Over de verletkosten overweegt het Hof als volgt. Belanghebbende heeft deze kosten in het hiervoor vermelde “Formulier Proceskosten” berekend op € 79,64 voor een tijdsbestek van 1,5 uur. Het Hof gaat ervan uit dat het aldus berekende uurtarief van € 53,10, dat ligt binnen de marge van het bepaalde in artikel 2, lid 1, onderdeel d, van het Besluit, ook van toepassing is op het bijwonen van de zitting in hoger beroep bij het Hof, waarvoor het Hof het aantal uren berekent op 3. Het totaal van deze kosten beloopt in hoger beroep aldus € 159,30 en voor beide procedures samen € 238,94. Ook met betrekking tot deze kosten geldt dat het verzoek tot vergoeding in de stukken is opgenomen en dat de heffingsambtenaar niet heeft betwist dat deze kosten tot de geclaimde bedragen zijn gemaakt.
5.6.
Het totaal van de kosten bedraagt aldus (€ 1.948+€23,20+€ 239,94=) € 2.211,14.

6.Beslissing

- vernietigt de uitspraak van de rechtbank;
- verklaart het beroep gegrond;
- vernietigt de uitspraak van de inspecteur;
- wijst de zaak terug naar de heffingsambtenaar om opnieuw uitspraak te doen nadat belanghebbende is gehoord inzake het door hem gemaakte bezwaar;
- veroordeelt de heffingsambtenaar in de kosten van belanghebbende tot een bedrag van € 2.211,14; en
- gelast de heffingsambtenaar aan belanghebbende het betaalde griffierecht ad € 41 (beroep bij de rechtbank) en € 115 (hoger beroep bij het Hof), in totaal € 156 te vergoeden.

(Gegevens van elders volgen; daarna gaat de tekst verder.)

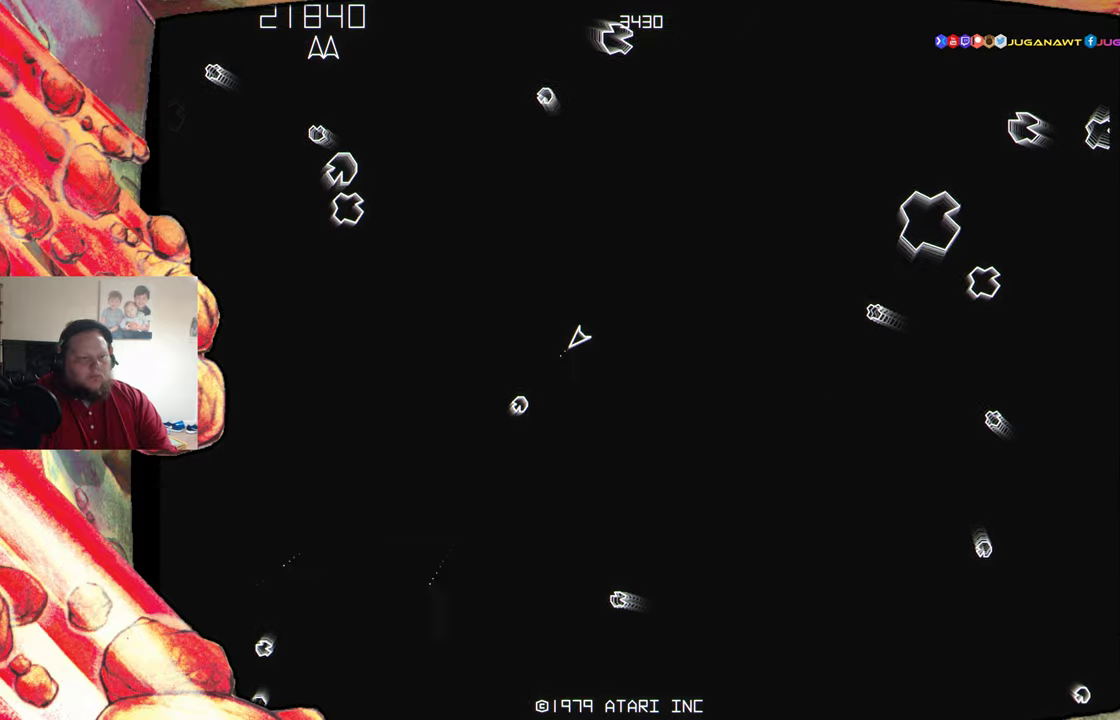
{"buttons": ["DPAD_LEFT"], "events": [[17, "A", "up"], [100, "A", "down"], [200, "A", "up"], [417, "DPAD_LEFT", "down"]]}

De uitspraak is gedaan door mr. E.F. Faase, lid van de belastingkamer, in tegenwoordigheid van mr. E.G. van der Laan als griffier. De beslissing is op 15 januari 2014 in het openbaar uitgesproken.
Tegen deze uitspraak kan binnen zes weken na de verzenddatum beroep in cassatie worden ingesteld bij de Hoge Raad der Nederlanden (belastingkamer), Postbus 20303, 2500 EH Den Haag. Daarbij moet het volgende in acht worden genomen:
1.. bij het beroepschrift wordt een afschrift van deze uitspraak overgelegd.
2. het beroepschrift moet ondertekend zijn en ten minste het volgende vermelden:
a. de naam en het adres van de indiener;
b. een dagtekening;
c. een omschrijving van de uitspraak waartegen het beroep in cassatie is gericht;
d. de gronden van het beroep in cassatie.
Voor het instellen van beroep in cassatie is griffierecht verschuldigd. Na het instellen van beroep in cassatie ontvangt de indiener een nota griffierecht van de griffier van de Hoge Raad.
In het cassatieberoepschrift kan de Hoge Raad verzocht worden om de wederpartij te veroordelen in de proceskosten.